За свою жизнь артист снялся в огромном количестве фильмов, пишет картины и стихи, о чем он с интересом рассказывает в интервью.
— Где прошло ваше детство и какие воспоминания вам дороги?
— Я родился в Алматы. Жил в крохотном домике, который успел построить отец, словно предчувствуя, что уйдет на войну. Отец вернулся с фронта. Он был биологом, бредил своей профессией, сразу стал меня таскать в горы. И погиб в горах. Но за четыре года успел привить мне любовь к биологии. Я стал орнитологом, ловил птиц, делал чучела. До сих пор могу сделать хорошее чучело любой птицы.
— А почему не пошли по стопам отца, а выбрали профессию артиста?
— Я проучился два курса на биологическом факультете. И в какой-то момент стало скучно: я уже знал все, что рассказывали преподаватели. Отец оставил мне прекрасную библиотеку, названия многих птиц я знал даже по латыни. Затосковав, бросил все и уехал. В театральный поступил мгновенно. После третьего курса меня уже пригласили на мой первый фильм «Увольнение на берег». А с 1961 года я уже жил в Москве.
В первый же день, приехав в Москву, вышел из метро на станции «Охотный ряд» и зашел в кафе «Националь». Вошел туда и «прописался» там. До 1971 года проводил в «Национале» все свободное время. Меня там искали друзья, ассистенты по актерам с «Мосфильма». Там меня нашли на картину «Они шли на Восток». Это был мой постоянный адрес.
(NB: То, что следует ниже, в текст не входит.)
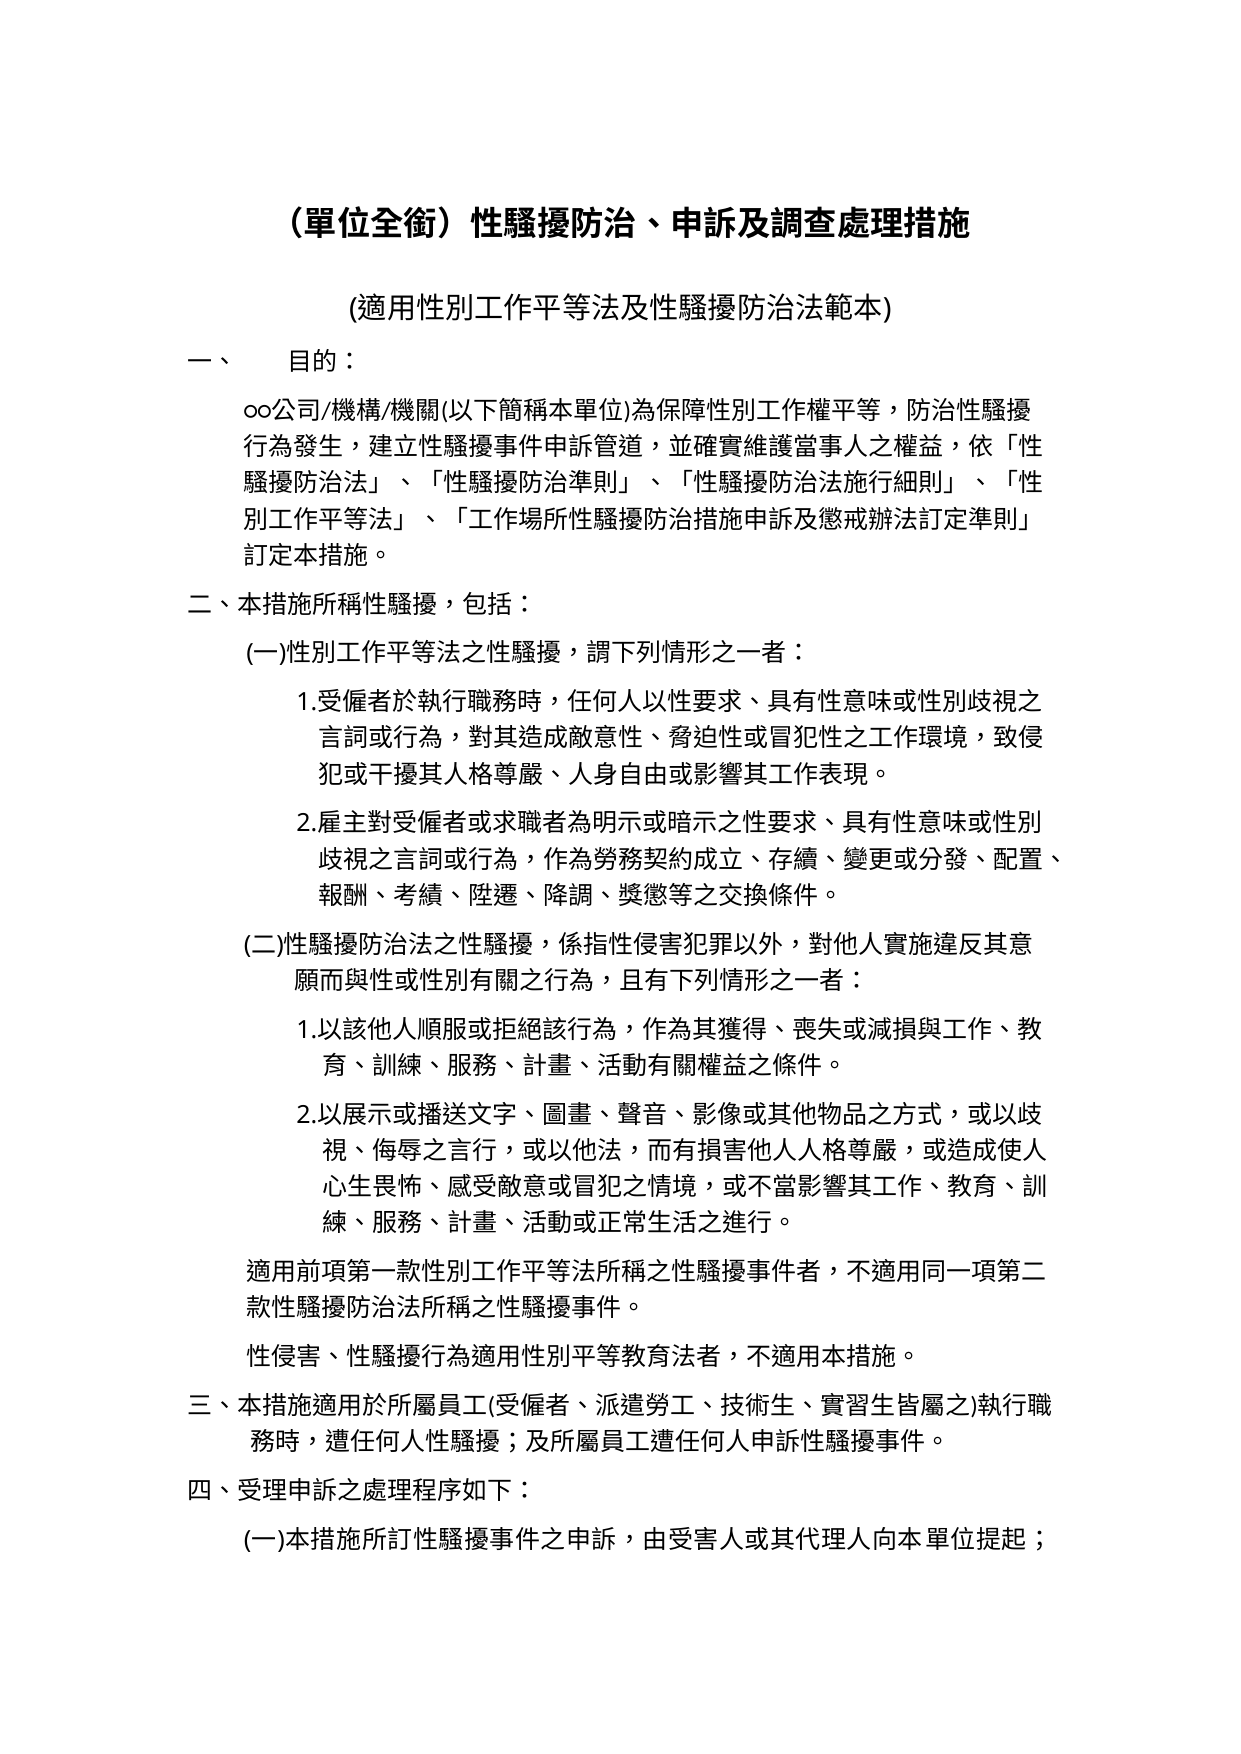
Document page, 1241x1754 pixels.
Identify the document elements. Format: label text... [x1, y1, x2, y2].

text 性侵害、性騷擾行為適用性別平等教育法者，不適用本措施。 [246, 1337, 1053, 1373]
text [243, 1519, 1053, 1555]
text (適用性別工作平等法及性騷擾防治法範本) [187, 277, 1053, 329]
text 1.受僱者於執行職務時，任何人以性要求、具有性意味或性別歧視之言詞或行為，對其造成敵意性、脅迫性或冒犯性之工作環境，致侵犯或干擾其人格尊嚴、人身自由或影響其工作表現。 [296, 682, 1053, 790]
text 2.雇主對受僱者或求職者為明示或暗示之性要求、具有性意味或性別歧視之言詞或行為，作為勞務契約成立、存續、變更或分發、配置、報酬、考績、陞遷、降調、獎懲等之交換條件。 [296, 803, 1053, 912]
subtitle （單位全銜）性騷擾防治、申訴及調查處理措施 [187, 183, 1053, 258]
list 目的： [187, 342, 1053, 378]
text 四、受理申訴之處理程序如下： [187, 1470, 1053, 1507]
text 2.以展示或播送文字、圖畫、聲音、影像或其他物品之方式，或以歧視、侮辱之言行，或以他法，而有損害他人人格尊嚴，或造成使人心生畏怖、感受敵意或冒犯之情境，或不當影響其工作、教育、訓練、服務、計畫、活動或正常生活之進行。 [296, 1094, 1053, 1239]
text (一)性別工作平等法之性騷擾，謂下列情形之一者： [246, 633, 1053, 669]
text ○○公司/機構/機關(以下簡稱本單位)為保障性別工作權平等，防治性騷擾行為發生，建立性騷擾事件申訴管道，並確實維護當事人之權益，依「性騷擾防治法」、「性騷擾防治準則」、「性騷擾防治法施行細則」、「性別工作平等法」、「工作場所性騷擾防治措施申訴及懲戒辦法訂定準則」訂定本措施。 [244, 390, 1053, 572]
text 三、本措施適用於所屬員工(受僱者、派遣勞工、技術生、實習生皆屬之)執行職務時，遭任何人性騷擾；及所屬員工遭任何人申訴性騷擾事件。 [187, 1385, 1053, 1458]
text 適用前項第一款性別工作平等法所稱之性騷擾事件者，不適用同一項第二款性騷擾防治法所稱之性騷擾事件。 [246, 1252, 1053, 1324]
text 二、本措施所稱性騷擾，包括： [187, 584, 1053, 620]
text (二)性騷擾防治法之性騷擾，係指性侵害犯罪以外，對他人實施違反其意願而與性或性別有關之行為，且有下列情形之一者： [244, 924, 1053, 997]
text 1.以該他人順服或拒絕該行為，作為其獲得、喪失或減損與工作、教育、訓練、服務、計畫、活動有關權益之條件。 [296, 1009, 1053, 1082]
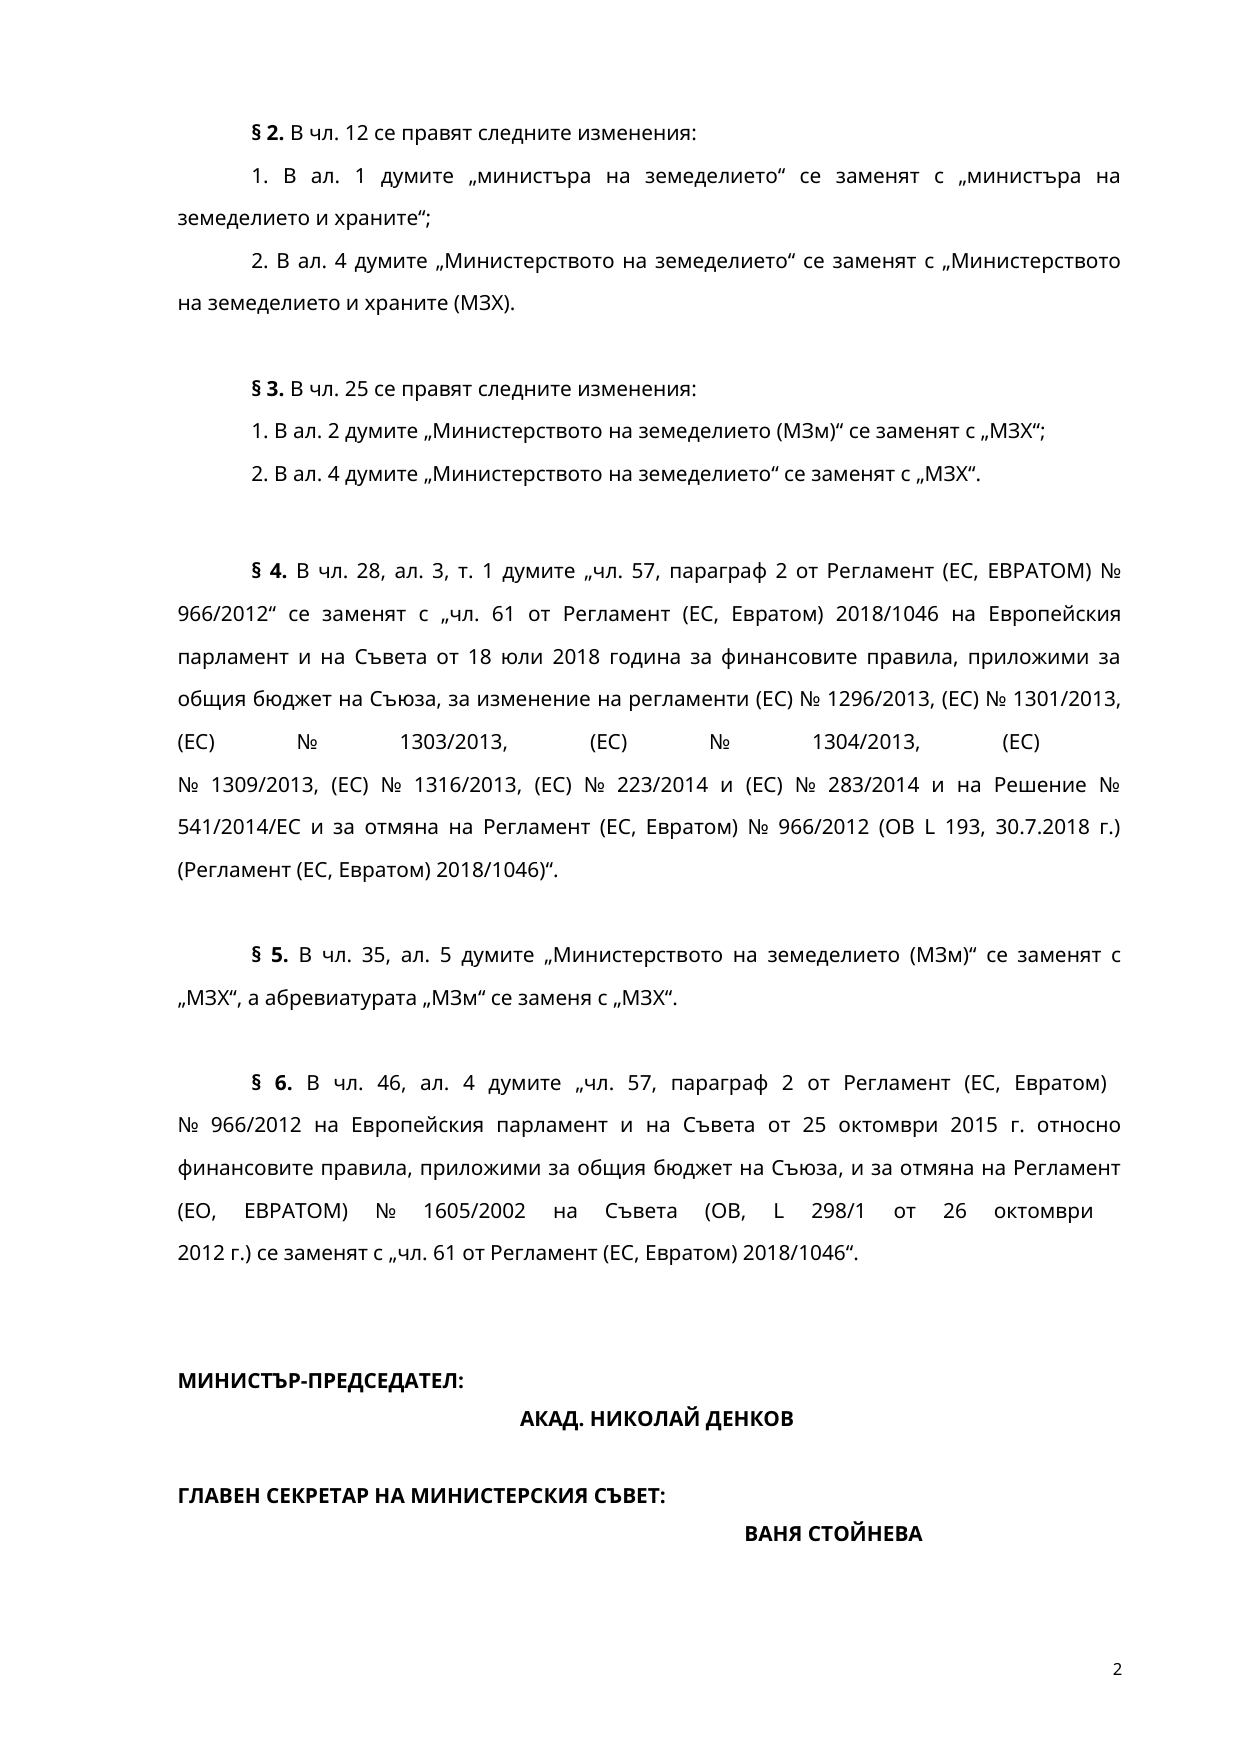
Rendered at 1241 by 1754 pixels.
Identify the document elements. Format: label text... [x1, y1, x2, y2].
— Как живопись вошла в вашу жизнь?
— Мне безумно повезло с друзьями. Я дружил с Иосифом Бродским и со всей его поздней компанией. Моими друзьями в 1965 году стали поэт Евгений Рейн и саксофонист, философ, музыкант Алексей Козлов. В 1964 году в мою жизнь вошли художники Олег Целков, Александр Харитонов, Эдик Штейнберг, Эдуард Зеленин, Анатолий Брусиловский. Я бывал в гостях у Яковлева, пил со Зверевым. Это все были мои товарищи. Каждый из них, так или иначе, повлиял на мою жизнь.
— Вы дружили с Бродским?
— И даже снимался в кино в его куртке. Иосифу Бродскому американцы подарили крутую по тем временам куртку Wrangler, и когда мне предложили сниматься в фильме «Меж высоких хлебов», он дал мне ее на съемки. Так что самое интересное для меня сегодня в этом фильме — я в кадре в куртке Иосифа Бродского. Когда Иосиф уехал за границу, я приезжал к нему. Провел в его доме трое суток, много было переговорено.
— А что для вас живопись?
— Живопись для меня — будь то реализм или абстракционизм — самая что ни на есть подлинная реальность. Краски — они ведь тоже делаются из глины, из земных материалов.
— Вы воспринимаете живопись как хобби или как вторую профессию?
— Как-то мы с женой в Лондоне полтора года жили только за счет моих проданных работ. Жили полгода в Америке и полгода в Париже за счет этих же гонораров. У меня продано более полутора сотен картин. Выставки проходят по всему миру — в Лондоне, Нью-Йорке.
— Вы работали с потрясающими актерами — Куравлев, Папанов, Леонов, Ливанов, Высоцкий, Самойлова, Чурсина. Наверняка среди них были люди, оказавшие влияние на ваше духовное становление?
— Вы не назвали Эфроса. Я ведь работал у Эфроса в Центральном детском театре. Я прошел все легендарные ночные репетиции «Ромео и Джульетты». Метод Эфроса у меня отложился в подсознании, хотя я стал понимать его по-настоящему всего лишь лет 20 назад. Это метод действия и мысли, никаких изображений! Я сыграл множество ролей в сериалах, в фильмах, и все мои роли получились разными. Хотя я ничего не менял в отношении себя. Все это благодаря методу Эфроса, который заставляет думать актера по-другому.